Monday, March 21, 2016

Big VoIP News

Ingram Micro bought NETXUSA last week. Ingram wanted the platform that NETXUSA uses to handle all the Polycom phones that they distribute for 1200 VoIP providers.

Meanwhile, China's HNA Group to buy Ingram Micro for $6 billion. Ingram has revenue of $46.5 Billion, but profit is about $256 Million with an M. Ingram has 21,700 employees. To add to its cloud business, Ingram acquired Odin from Parallels last year. It is a wild ride over there.


Dell Survey Reveals Challenges in Providing Unified Communications Capabilities for Remote Workers.
95 percent of IT respondents cite challenges in delivering a quality UC experience to remote workforce. 71 percent of organizations have increased UC investments to better support remote workers. However, many still experience adoption challenges. Training difficulties, quality of service issues and unexpected costs remain the top barriers to adoption.


"The global market for enterprise telephony and unified communications (UC) dropped 5% between 4Q2014 and 4Q2015, according to a new research note from IHS Technology. But the North American enterprise telecom and UC market was up 6%, researchers said.

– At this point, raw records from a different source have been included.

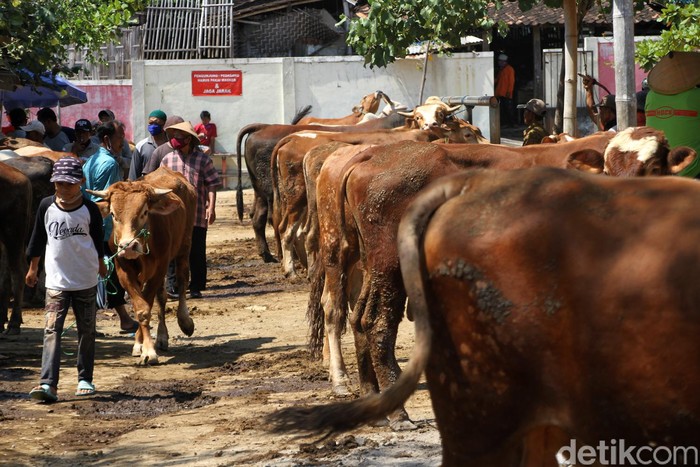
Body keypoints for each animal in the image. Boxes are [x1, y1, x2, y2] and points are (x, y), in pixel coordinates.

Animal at [89, 166, 197, 364]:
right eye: (113, 214)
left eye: (144, 212)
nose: (128, 246)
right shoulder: (124, 272)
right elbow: (141, 308)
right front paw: (140, 345)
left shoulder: (160, 268)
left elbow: (147, 304)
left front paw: (148, 351)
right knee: (161, 297)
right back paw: (161, 337)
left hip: (184, 246)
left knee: (182, 280)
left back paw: (185, 321)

Total market revenue for 2015 amounted to $7.4 billion, researchers said." [telecompetitor]

Not everyone is moving to Hosted -- "Pure IP PBXs were another bright spot amidst the overall market decline. The only market segment to post a gain, pure IP PBX revenue rose 6% YoY in 2015." Yet "UC platform licenses grew 10 percent in 2015." [You can see more on this report at TReseller.]


This seems to be the biggest worry: Is Microsoft Becoming a Serious Cloud Telephony Player?

"This means that if only 10 or 20% of the O365 customers/subscribers move their telephony to Microsoft by the end of 2016, Microsoft will have a range of 10 to 20M subscribers to its telephony service at that time. Assuming those are all net new telephony cloud subscribers, Microsoft market share would be 33-50% of the cloud telephony market at that point – with minimal effort. If 50% of the new Microsoft cloud telephony subscribers move to O365 telephony from an existing cloud telephony service, Microsoft share will be even larger at 50%-66%."